**DOCUMENTGEDEELTE**
Rabbijnen – Rabbinale periode (Ri‘sjoniem) – deel 6

Dit is een artikel in een serie over het rabbinale Jodendom bedoeld om te laten zien waarom en hoe het dominant werd. Het leven en de wereld van enkele prominente rabbijnen wordt beschreven en wat ze eraan bijdroegen. Dit leidt tot een beantwoording van de vraag of hun positie houdbaar zal zijn.

De christenen hadden sinds 1228 CE vrije toegang gekregen tot heilige plaatsen, vooral Jeruzalem, in het beloofde Land. Maar dat duurde amper 20 jaar. Er kwam namelijk abrupt een einde aan door de inval van Mammelukken vanuit Mitsrajim (Egypte). Zij zouden ruim 250 jaar dat gebied bezet houden, dus tot de 16de eeuw. De christenheid had groeiende onvrede daarover.

In Zuid-Frankrijk en Catalonië ontwikkelde zich in die tijd Joodse geleerden die de christenen uitdaagde in stevige theologische debatten. Ze zaagden daarin aan de belangrijkste fundamenten van het christelijke geloof. Maar daardoor kregen ze te maken met groeiende haat tegen Joden en moesten ze zich toeleggen op de verdediging van de Joodse gemeenschap.

Ze werkte ook aan het verder ontwikkelen van het Joodse geloof, dat door de confrontatie met de niet-Joodse wereld, vooral de Griekse filosofie, te maken kreeg met inwendige strijdpunten over het Joodse geloof.

Rabbi Lewie ben-Gerson (Gersonides – Ralbag) (1288-1344)
Lewie werd geboren in Zuid-Frankrijk (Languedoc regio), maar over zijn leven is echter weinig bekend. Hij leefde grotendeels in Orange (Rhône regio), maar verbleef ook enige tijd in Avignon. Hij onderhield contacten met belangrijke christenen en blijkt een brede interesse te hebben gehad. Hij is bekend als wiskundige, astronoom, filosoof en Bijbelcommentator.

Zijn eerste boeken gingen over wiskunde en geometrie. Hij becommentarieerde en corrigeerde ook klassieke werken van Aristoteles en Averroes. Als Talmoedist becommentarieerde hij de 13 hermeneutische principes van Rabbi Isjma‘El en het Talmoedtractaat Berachot. Dat laatste werk van Lewie is echter verloren gegaan. Hij werd door velen geraadpleegd over diverse halachot. Zijn halachische benadering was rationeel op basis van hermeneutische regels en hij verwierp allegorie.

Als Bijbelcommentator onderscheidde hij zich vooral op de onderwerpen voorbeschikking, wonderen en de messiassen (volgens Lewie waren er twee; een zoon van Josef die zou worden vermoord en de later optredende zoon van Dawied (David) door wiens komst mensen uit de dood zouden worden gewekt). Van de Bijbelboeken destilleerde hij ethische, filosofische en religieuze onderwijzingen die hij to’alot noemde. Hij ging eerst uit van de letterlijke betekenis, maar rationaliseerde vervolgens. Dat laatste deed hij vooral als het Bijbelse wonderen betrof.

**UIT TE VOEREN TAKEN**
A) In welke plaats woonde Lewie ben-Gerson volgens het documentgedeelte het grootste deel van zijn leven?
B) Noem alle hoedanigheden waarin Lewie ben-Gerson volgens het documentgedeelte bekendstaat.
C) Neem uit het documentgedeelte letterlijk de passage over die loopt van "Rabbi Lewie ben-Gerson" tot en met "hij verwierp allegorie.".

**GEGEVEN MATERIAAL**

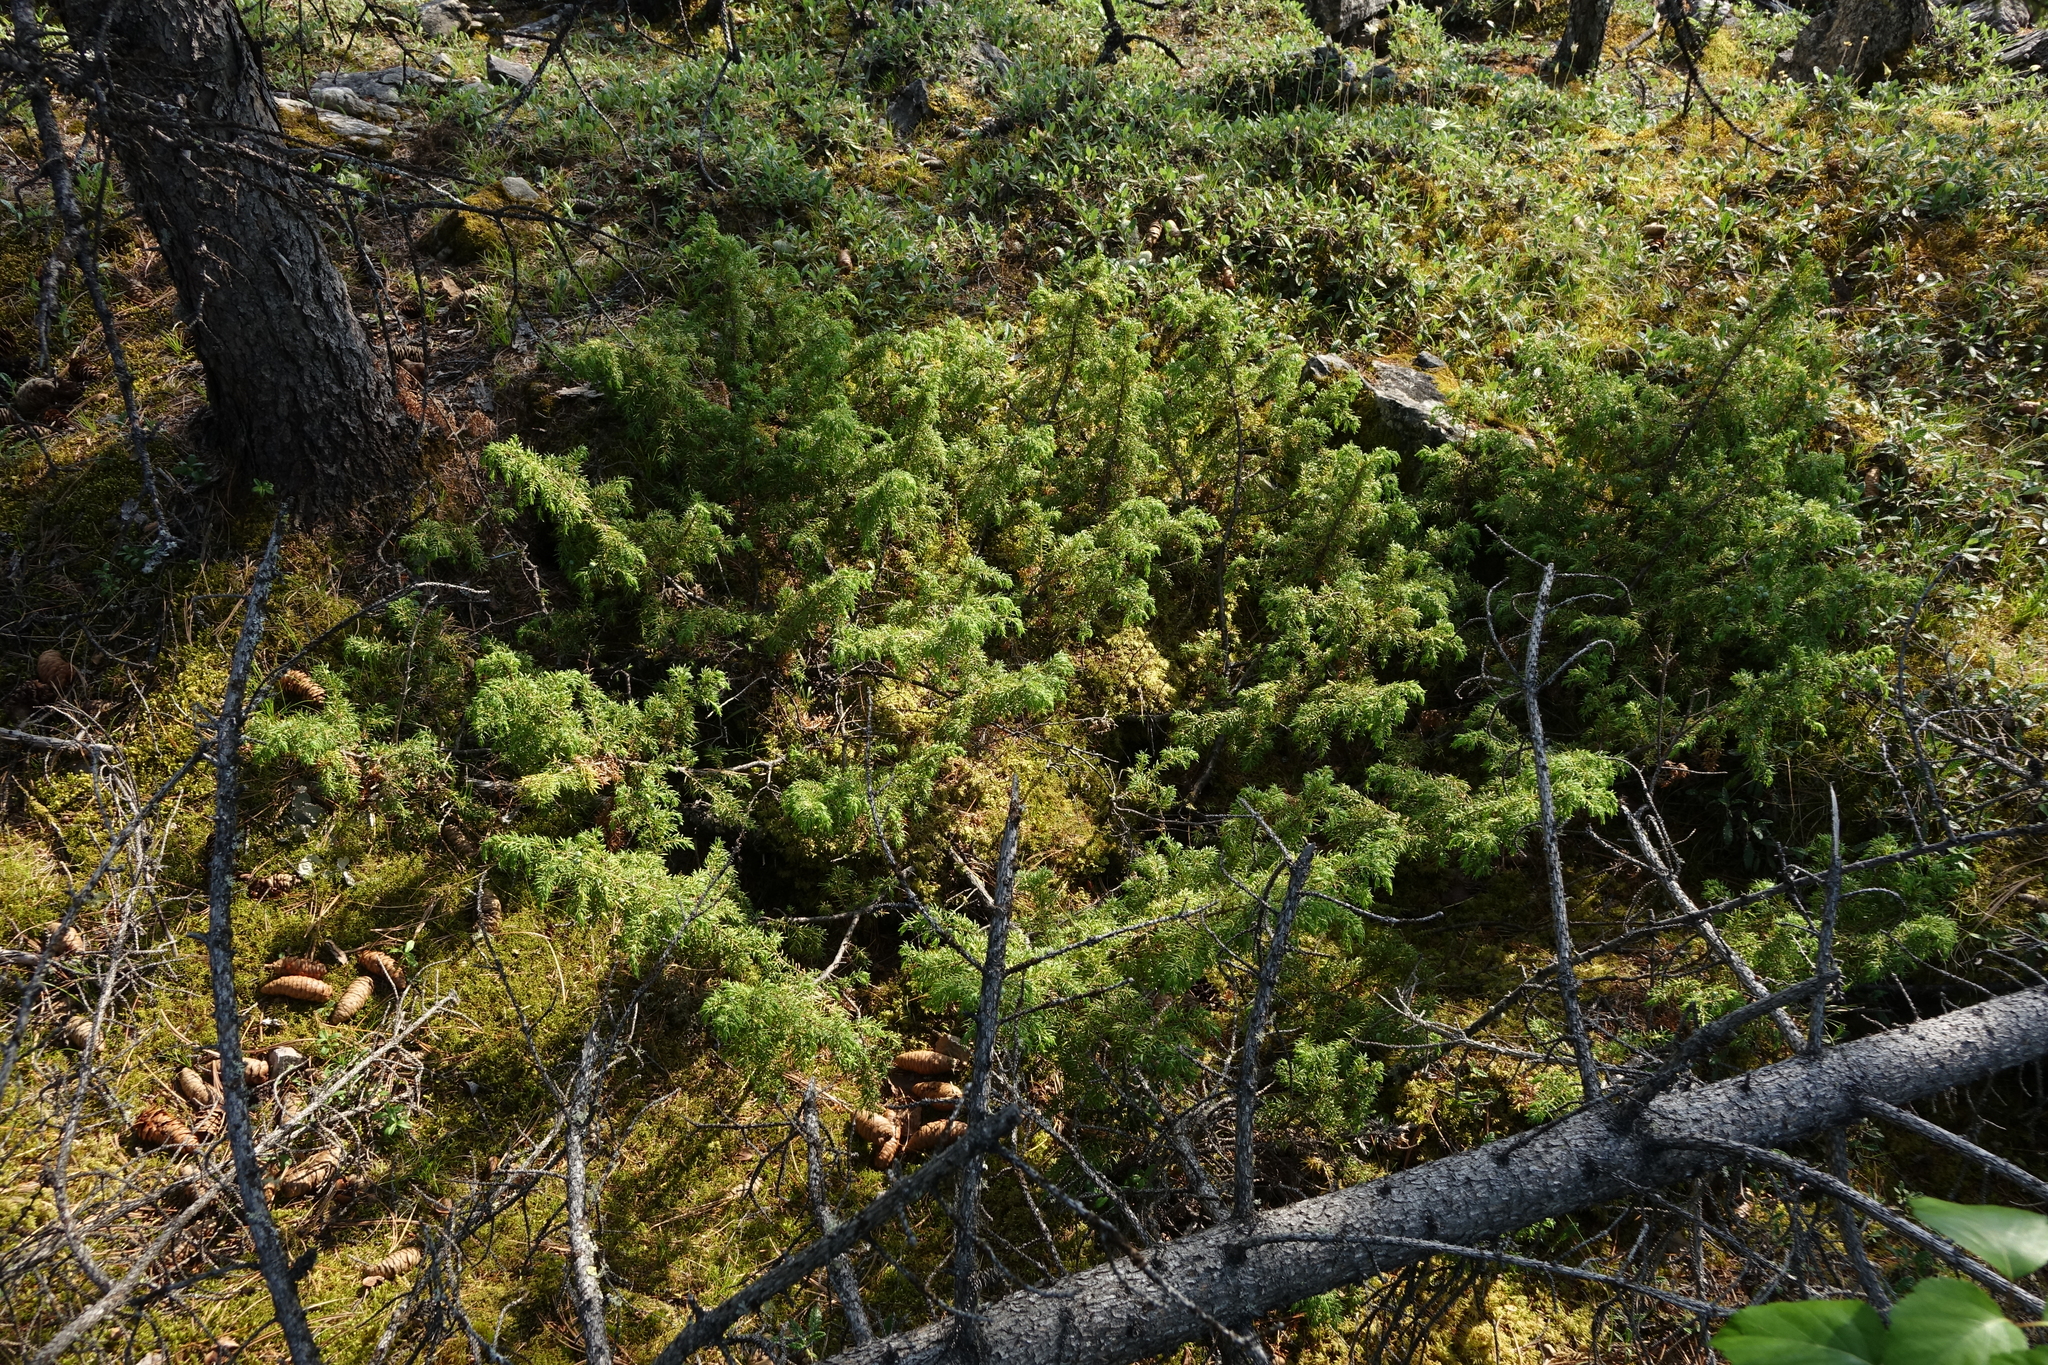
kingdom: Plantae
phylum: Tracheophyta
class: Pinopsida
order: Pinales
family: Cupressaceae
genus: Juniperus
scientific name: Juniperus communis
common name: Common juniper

---

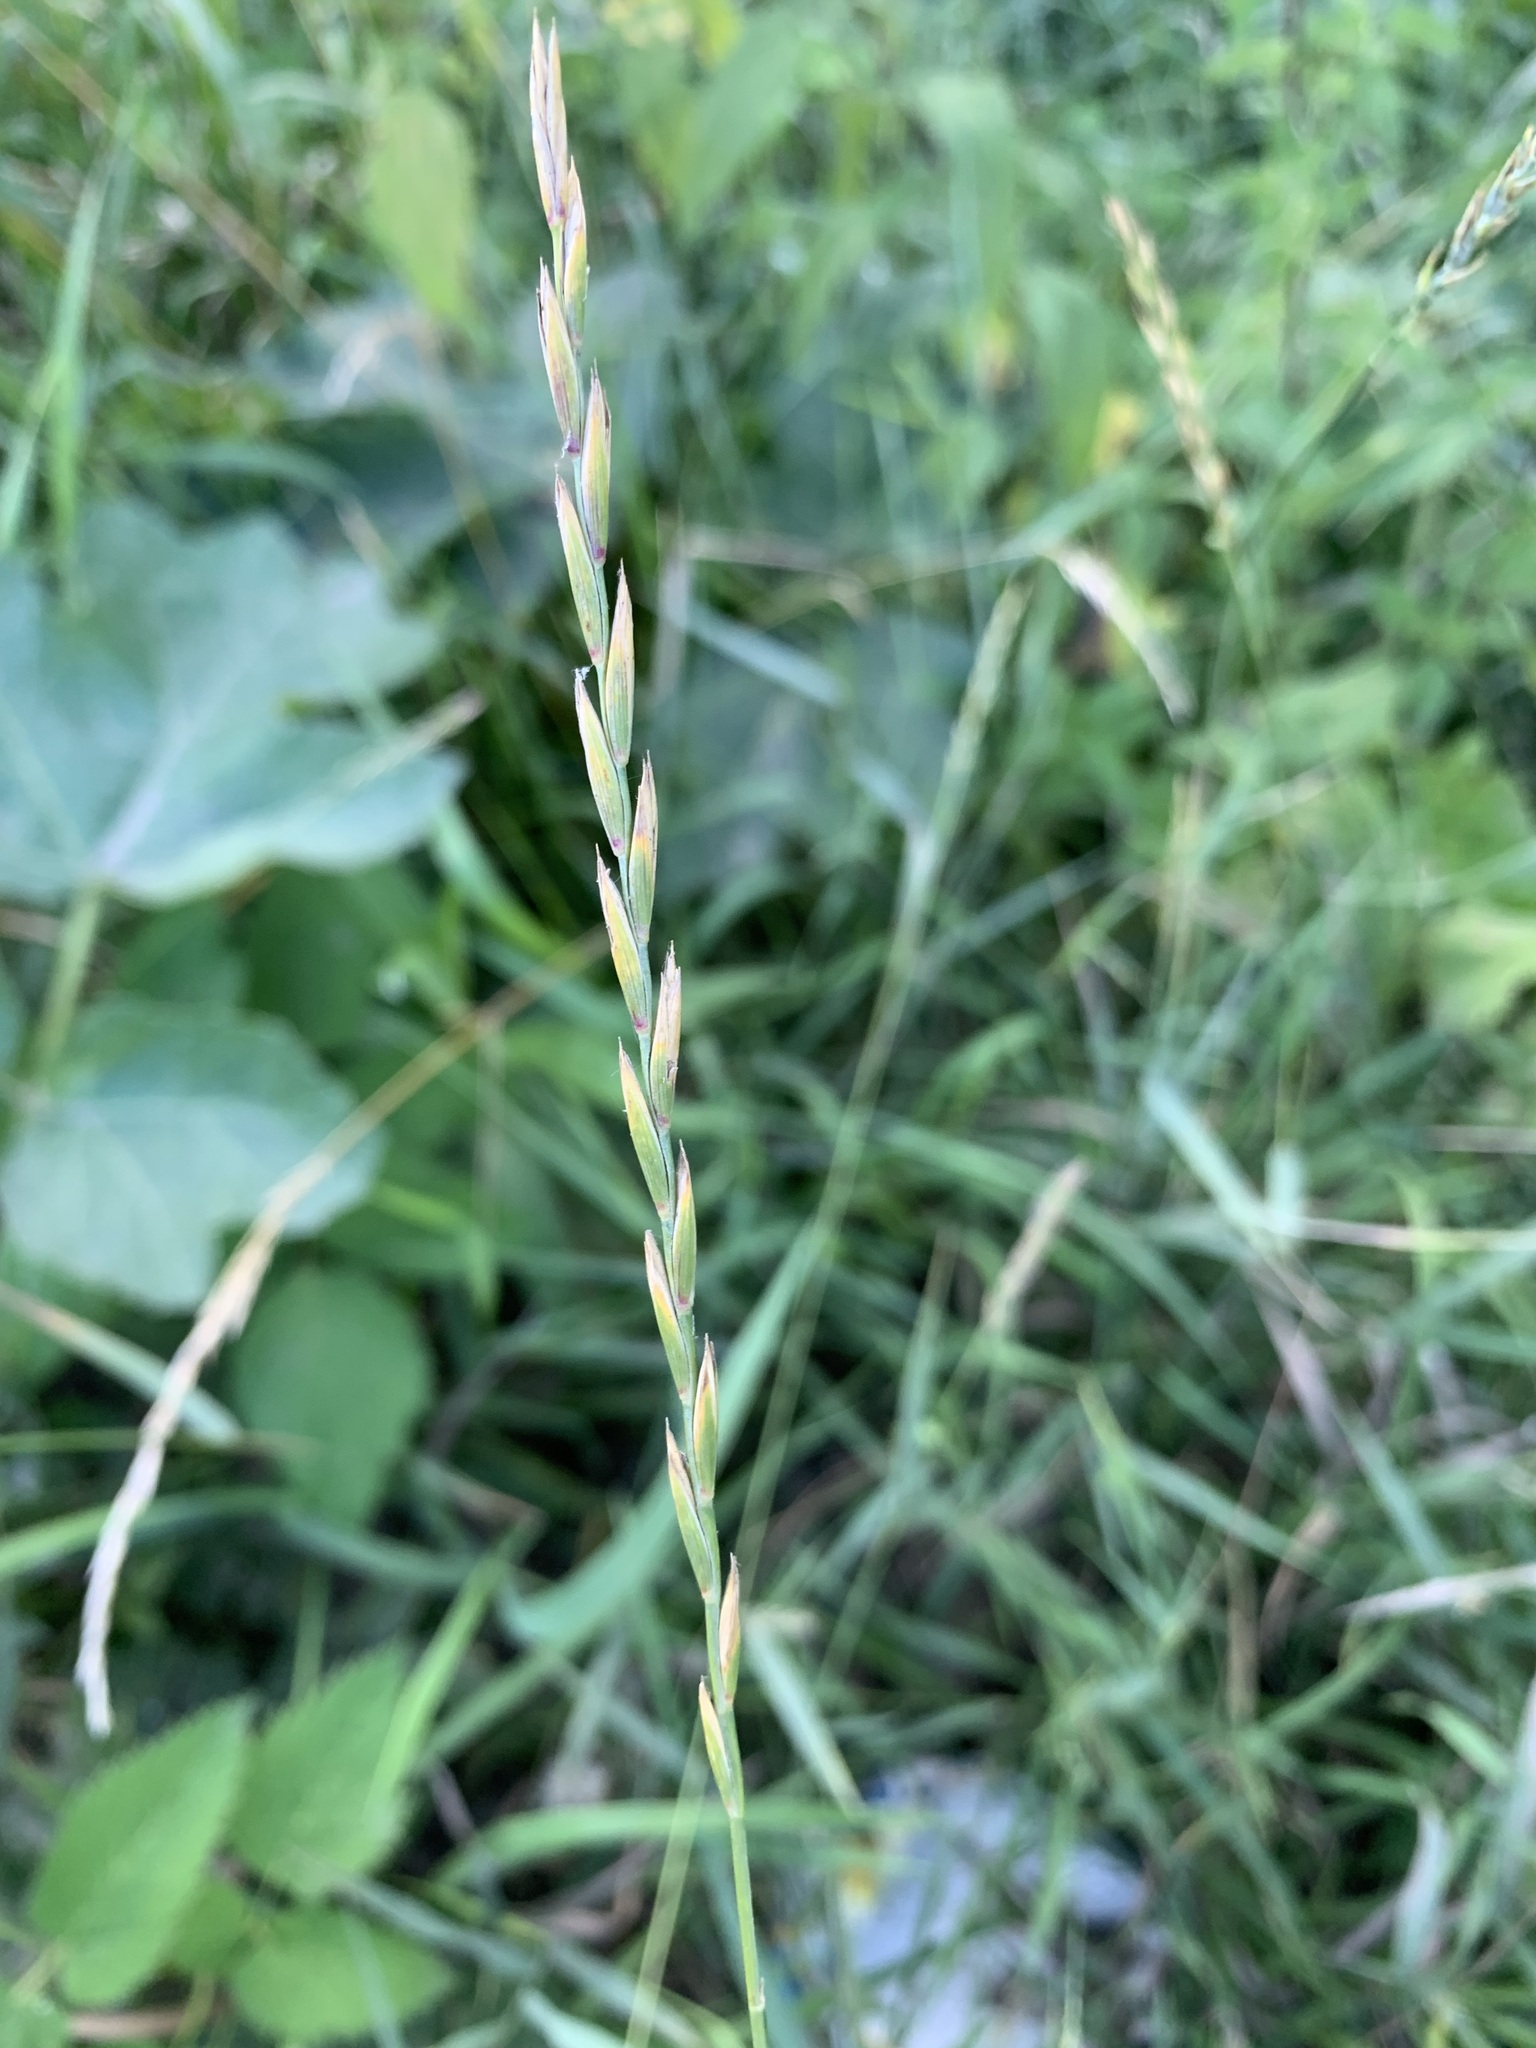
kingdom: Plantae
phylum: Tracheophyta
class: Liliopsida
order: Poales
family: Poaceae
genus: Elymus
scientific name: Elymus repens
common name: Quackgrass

**ANTWOORDEN**
A) In Orange, in de Rhône-regio.

B) Wiskundige, astronoom, filosoof en Bijbelcommentator.

C)
Rabbi Lewie ben-Gerson (Gersonides – Ralbag) (1288-1344)
Lewie werd geboren in Zuid-Frankrijk (Languedoc regio), maar over zijn leven is echter weinig bekend. Hij leefde grotendeels in Orange (Rhône regio), maar verbleef ook enige tijd in Avignon. Hij onderhield contacten met belangrijke christenen en blijkt een brede interesse te hebben gehad. Hij is bekend als wiskundige, astronoom, filosoof en Bijbelcommentator.

Zijn eerste boeken gingen over wiskunde en geometrie. Hij becommentarieerde en corrigeerde ook klassieke werken van Aristoteles en Averroes. Als Talmoedist becommentarieerde hij de 13 hermeneutische principes van Rabbi Isjma‘El en het Talmoedtractaat Berachot. Dat laatste werk van Lewie is echter verloren gegaan. Hij werd door velen geraadpleegd over diverse halachot. Zijn halachische benadering was rationeel op basis van hermeneutische regels en hij verwierp allegorie.